ASSIGNMENT: Could you give the records below again exactly, without the pictures?

[[ DATA SUPPLIED open ]]

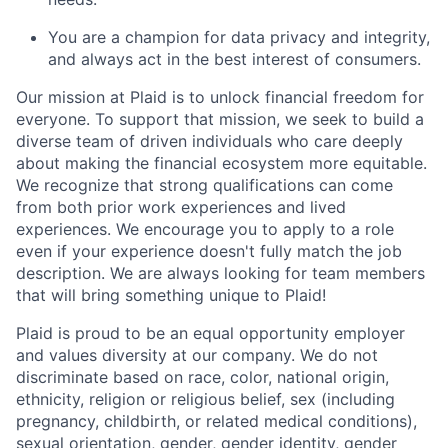
You are a champion for data privacy and integrity,
and always act in the best interest of consumers.
Our mission at Plaid is to unlock financial freedom for
everyone. To support that mission, we seek to build a
diverse team of driven individuals who care deeply
about making the financial ecosystem more equitable.
We recognize that strong qualifications can come
from both prior work experiences and lived
experiences. We encourage you to apply to a role
even if your experience doesn't fully match the job
description. We are always looking for team members
that will bring something unique to Plaid!
Plaid is proud to be an equal opportunity employer
and values diversity at our company. We do not
discriminate based on race, color, national origin,
ethnicity, religion or religious belief, sex (including
pregnancy, childbirth, or related medical conditions),
sexual orientation, gender, gender identity, gender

[[ DATA SUPPLIED closed ]]

SOLUTION TO THIS TASK:
You are a champion for data privacy and integrity,
and always act in the best interest of consumers.
Our mission at Plaid is to unlock financial freedom for
everyone. To support that mission, we seek to build a
diverse team of driven individuals who care deeply
about making the financial ecosystem more equitable.
We recognize that strong qualifications can come
from both prior work experiences and lived
experiences. We encourage you to apply to a role
even if your experience doesn't fully match the job
description. We are always looking for team members
that will bring something unique to Plaid!
Plaid is proud to be an equal opportunity employer
and values diversity at our company. We do not
discriminate based on race, color, national origin,
ethnicity, religion or religious belief, sex (including
pregnancy, childbirth, or related medical conditions),
sexual orientation, gender, gender identity, gender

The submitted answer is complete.